When it comes to the college’s relationship to Lewiston-Auburn, shared enterprise is particularly key: “The equivalent of the smoke-filled room is a campus with a wall around it. Transparency would be to take down the wall. But shared enterprise is to engage in community in a variety of ways.”

Bates is a national leader in community engagement, and Spencer is hopeful the school will break even more ground in the coming years. “Thirty-five percent of students work in community-based activity through courses, not just volunteer work,” Spencer says. “It puts us in a relationship of genuine mutuality with our community. The project of a liberal arts education is the development of the whole human being. It’s as much about values as it is about intellect and knowledge. So we can’t on one hand say this is what we’re about, and then turn our back and insulate ourselves from the community of which we’re a part. Community means developing empathy, a sense of common humanity, and that can’t stop at the edge of campus. This is a deep and fundamental reason why we need to engage with Lewiston-Auburn, and why it is a source of strength for us. It’s not—’we’re the privileged people coming down to bestow our beneficence on you.’ No, it’s a partnership of mutual benefit and learning.”

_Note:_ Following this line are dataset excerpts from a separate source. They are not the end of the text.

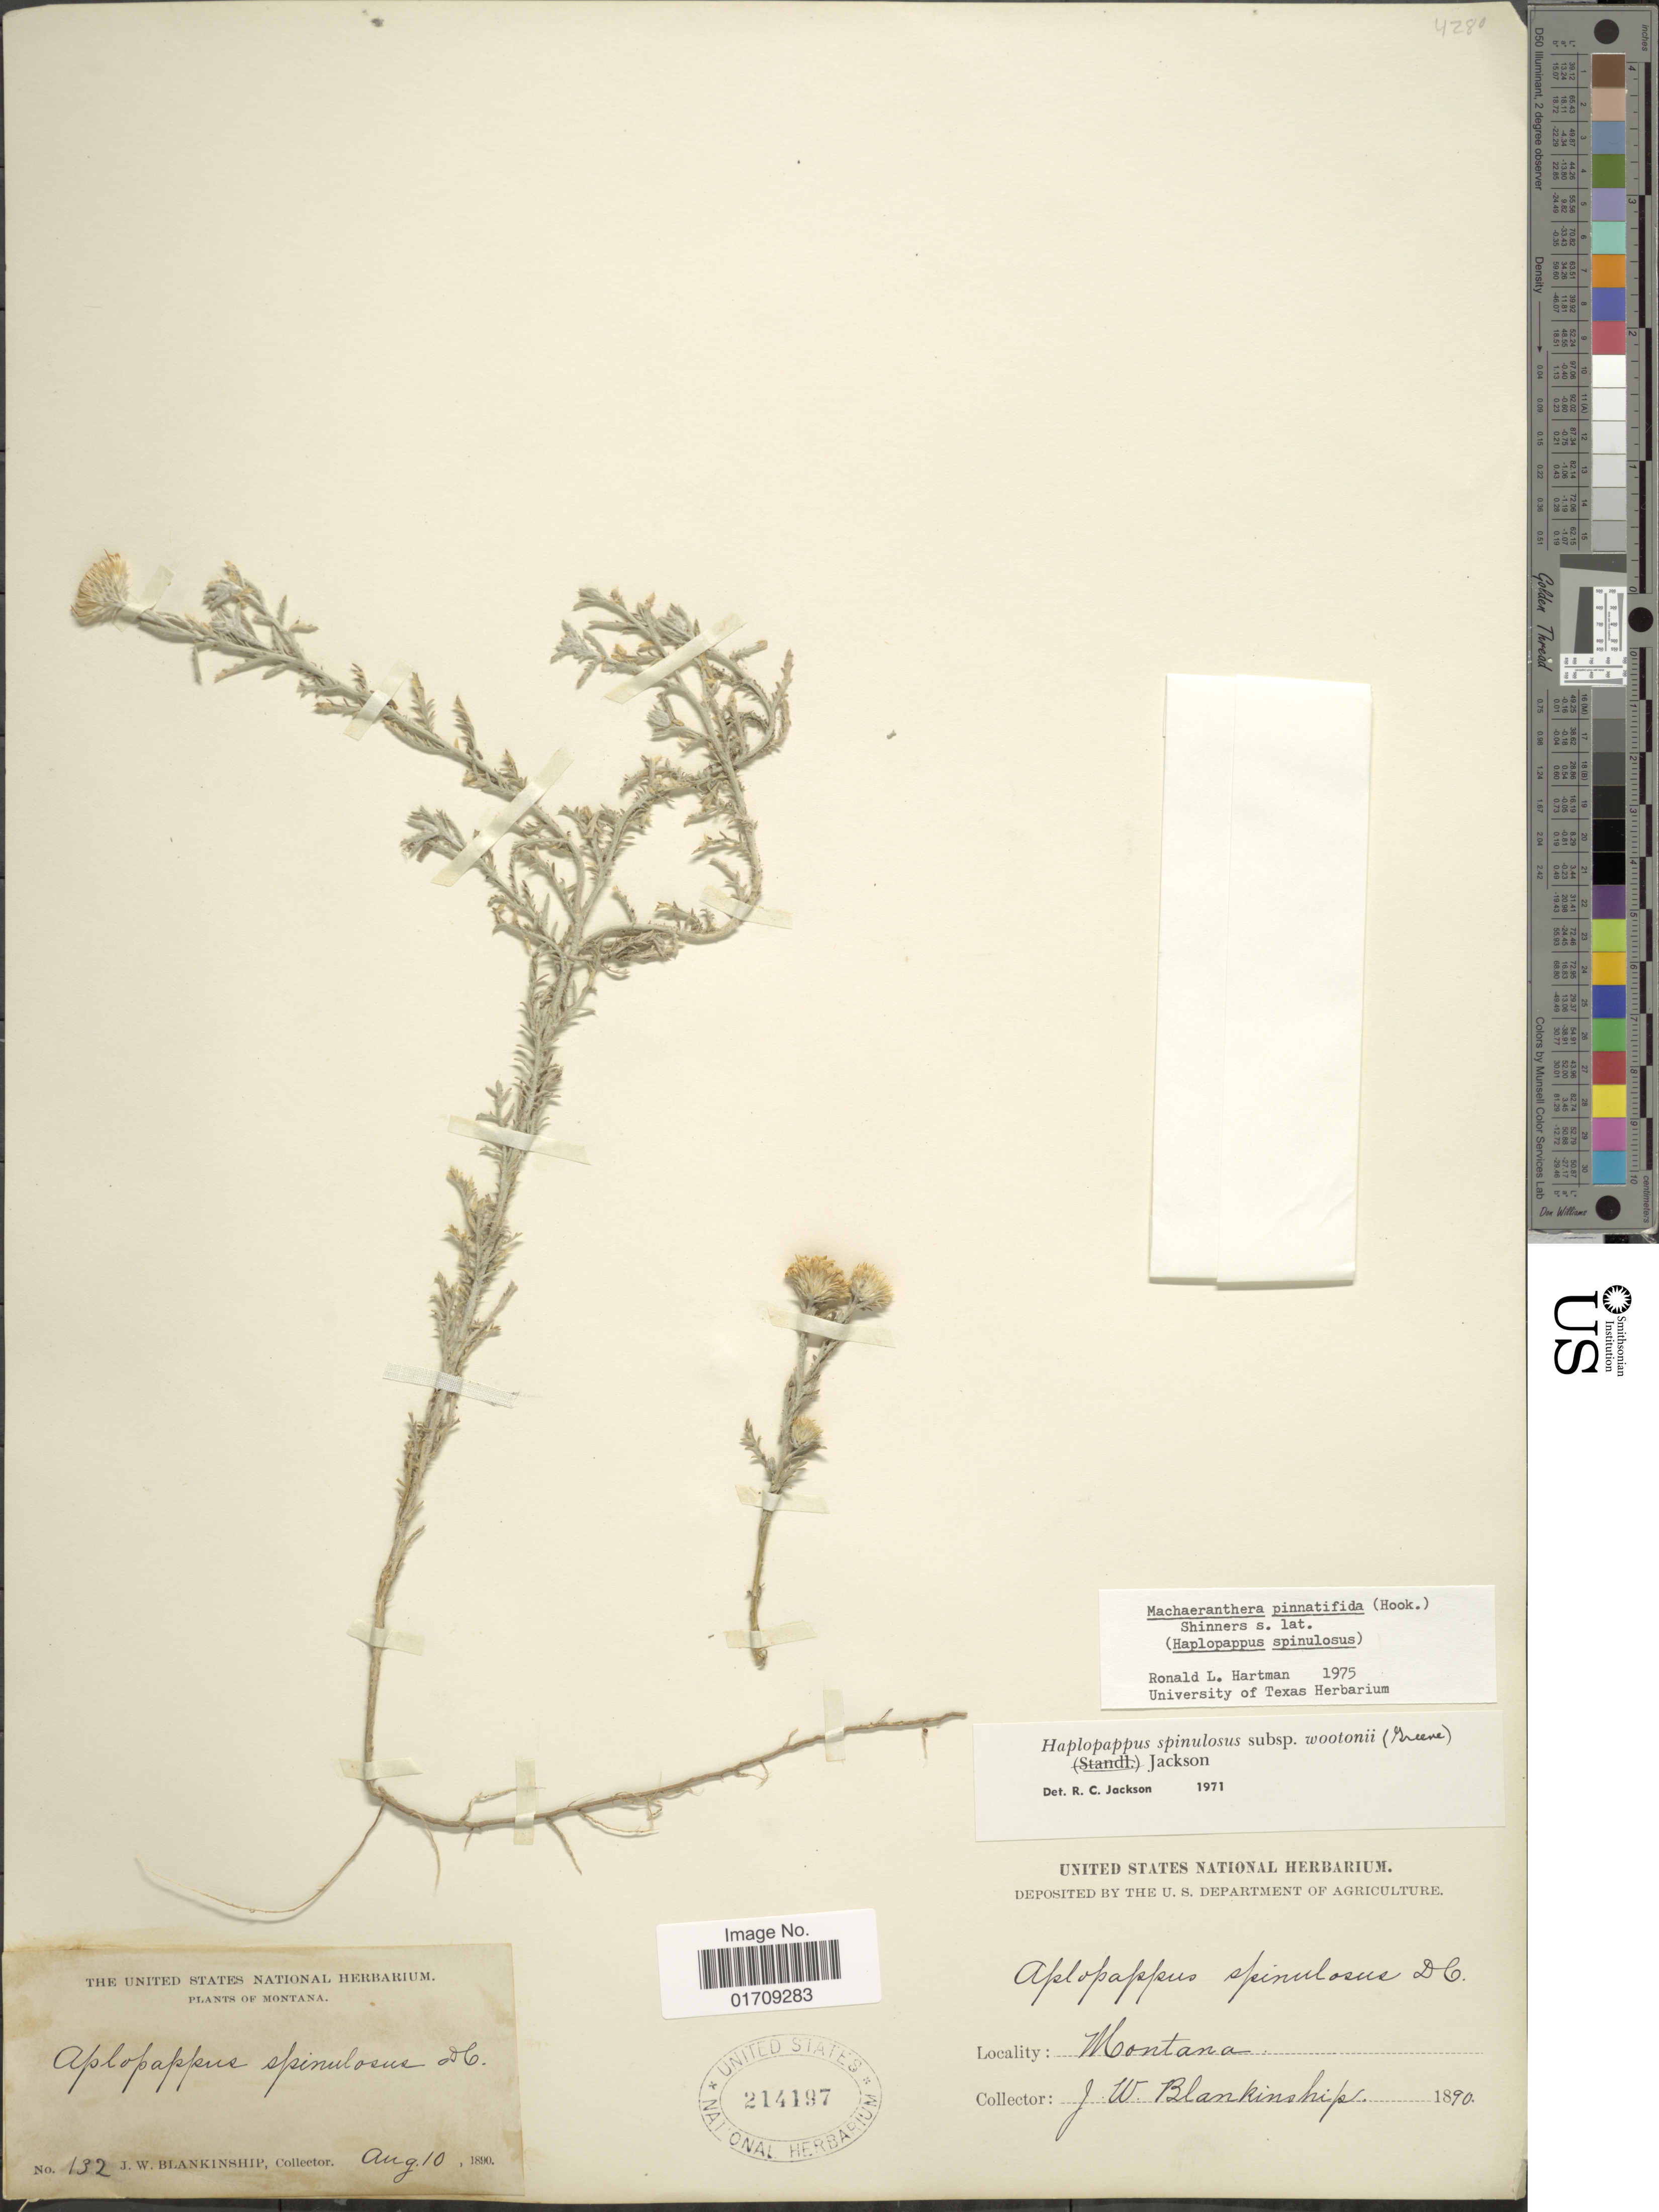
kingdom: Plantae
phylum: Tracheophyta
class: Magnoliopsida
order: Asterales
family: Asteraceae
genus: Machaeranthera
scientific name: Machaeranthera pinnatifida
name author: (Hook.) Shinners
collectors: J. W. Blankinship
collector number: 132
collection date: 1890-08-10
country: United States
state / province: Montana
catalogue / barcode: US 214197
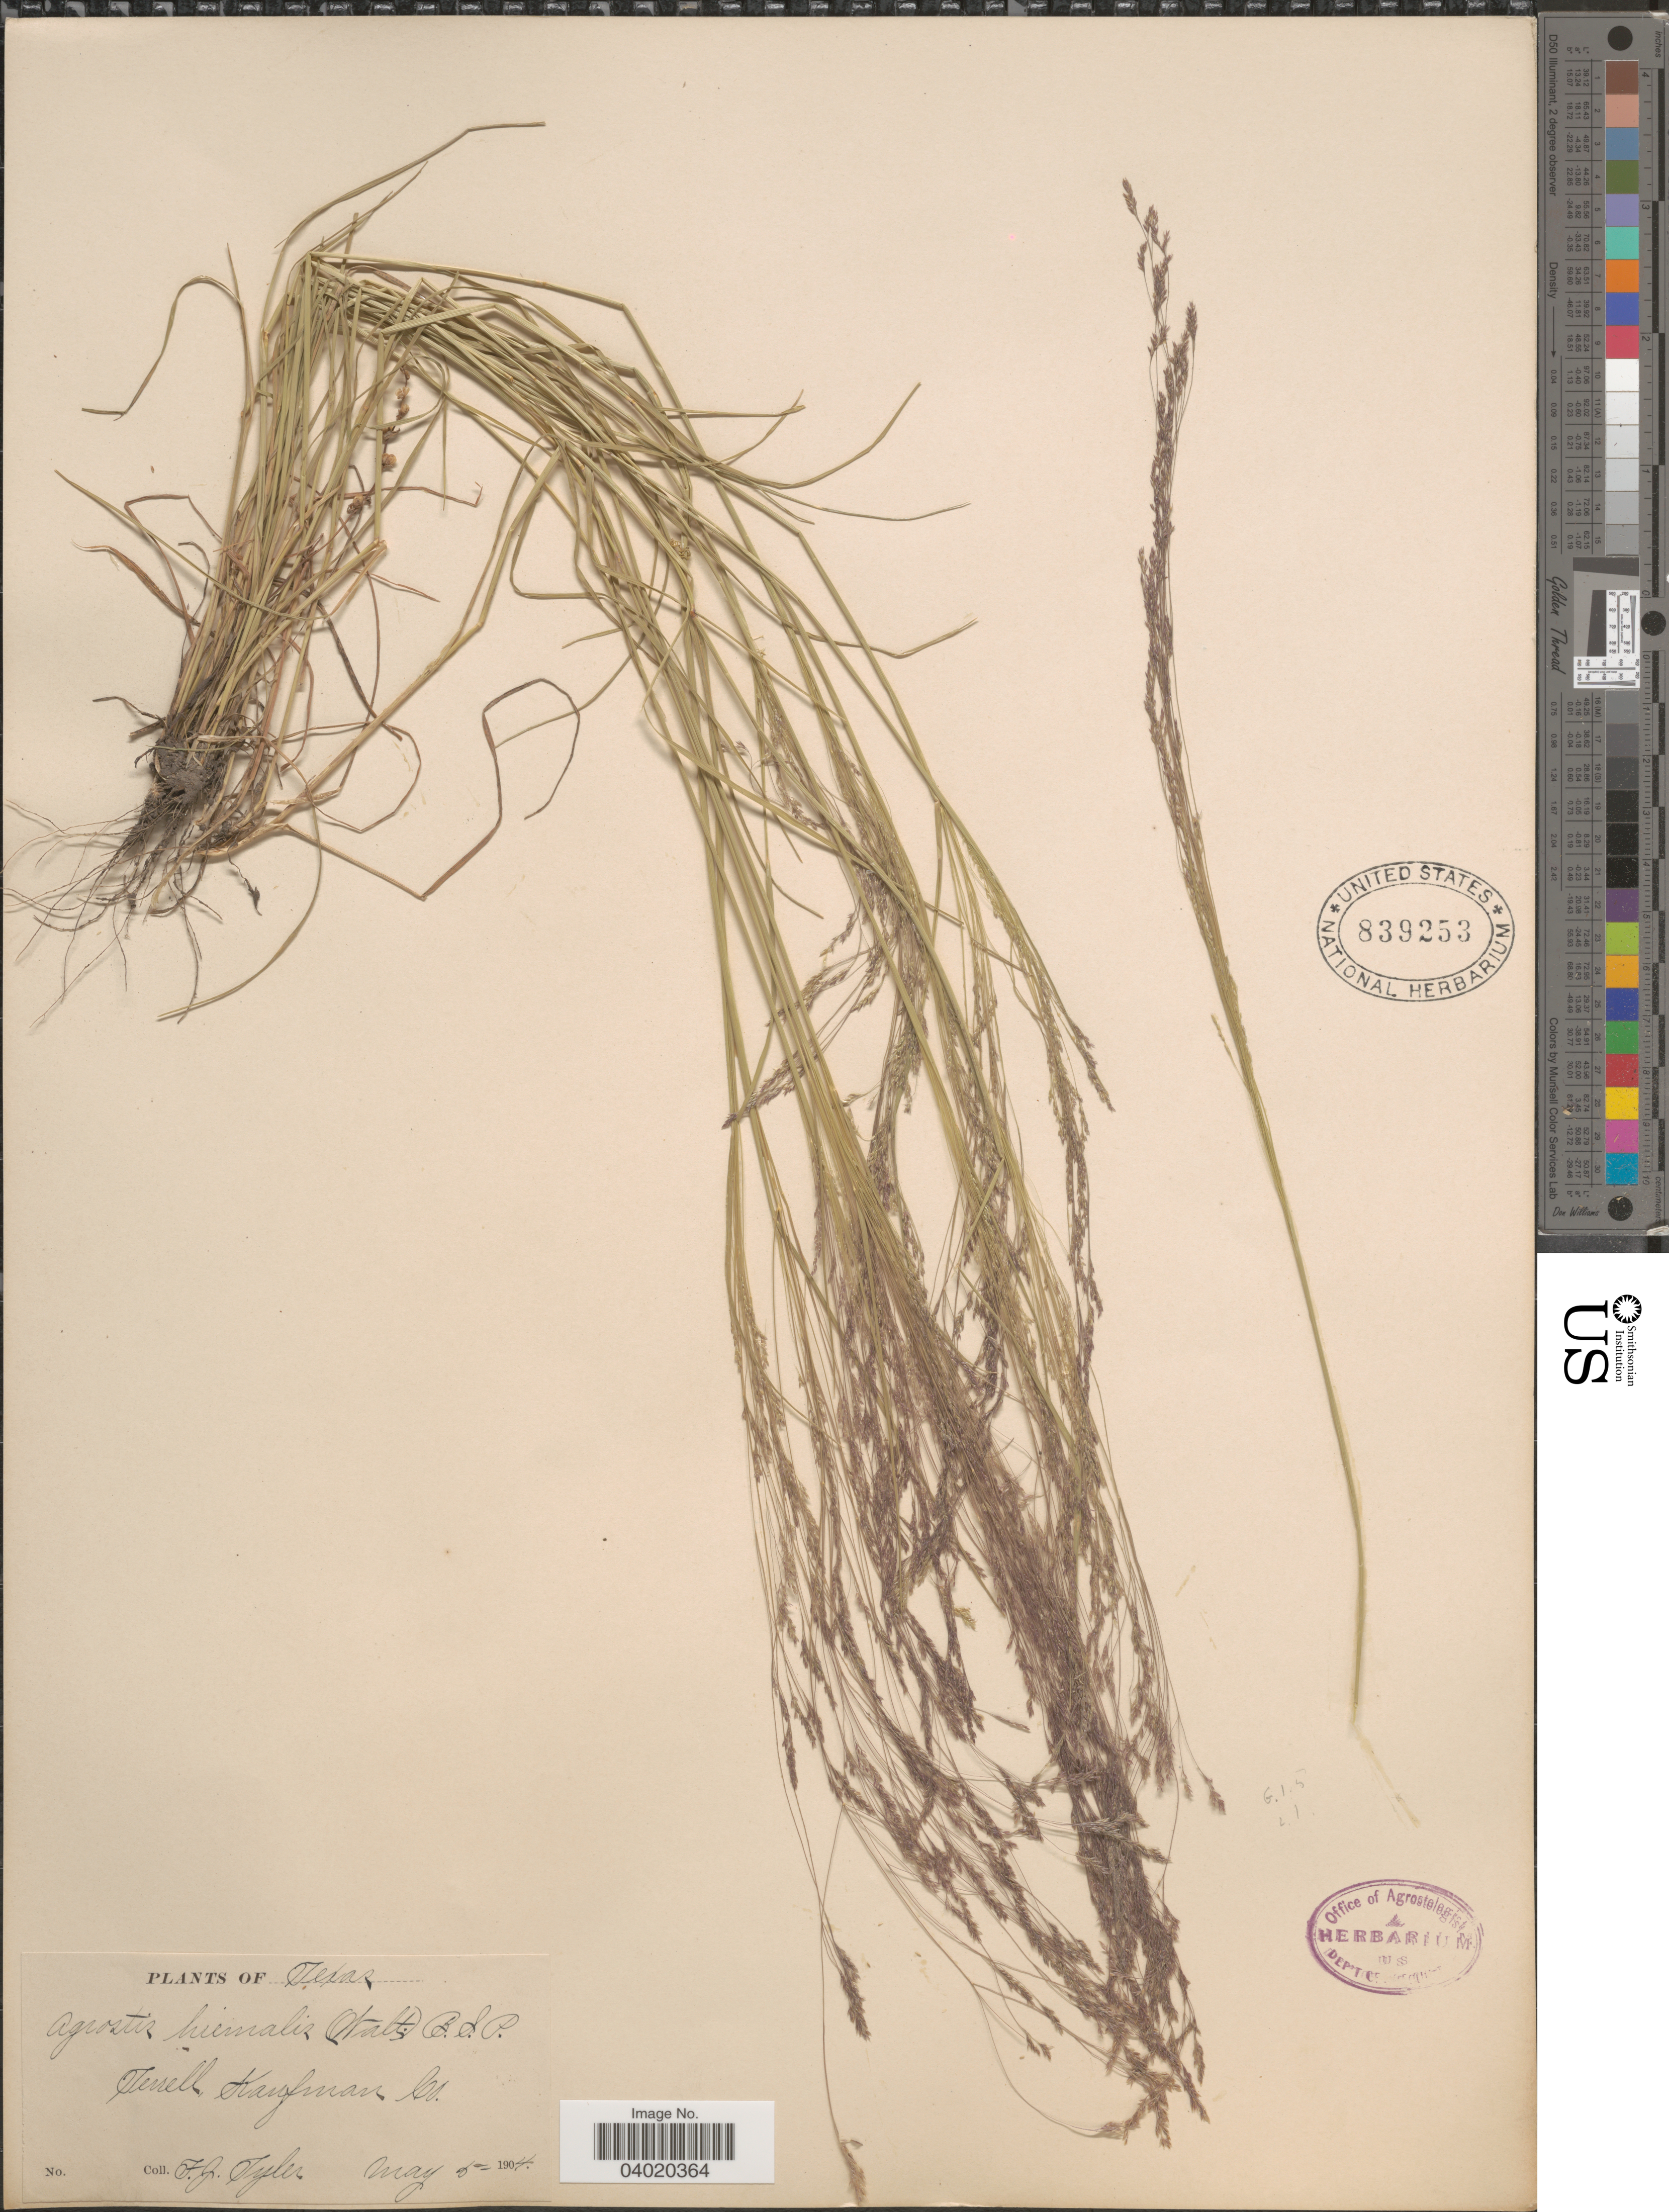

Although it’s only her second semester, Spencer talks about Bates with uncanny ease and fluency, as if it’s been years—not months—at this institution. She credits the strength of the Bates community for her quick learning: “There’s solidarity here. You need solidarity, and then you can have courage.” But it’s important to note that she’s been received just as warmly by the community at large. The people of Maine are “incredibly friendly—go out of their way to be helpful.”

The day after the October inauguration, Spencer found herself—as she does everyday—at the drive-thru Starbucks in Auburn. As always, she gave a polite hello to the woman in the window. But on this day, Spencer says, “The woman takes my card and hands me my latte. And then she hands me two copies of the Sun Journal, which showed my inauguration on the front page. And she said, ‘I saved these for you.'”

No gushing. No introductions. No request for an autograph. Just restrained, polite generosity.

“I thought you might like some extra copies,” the woman said.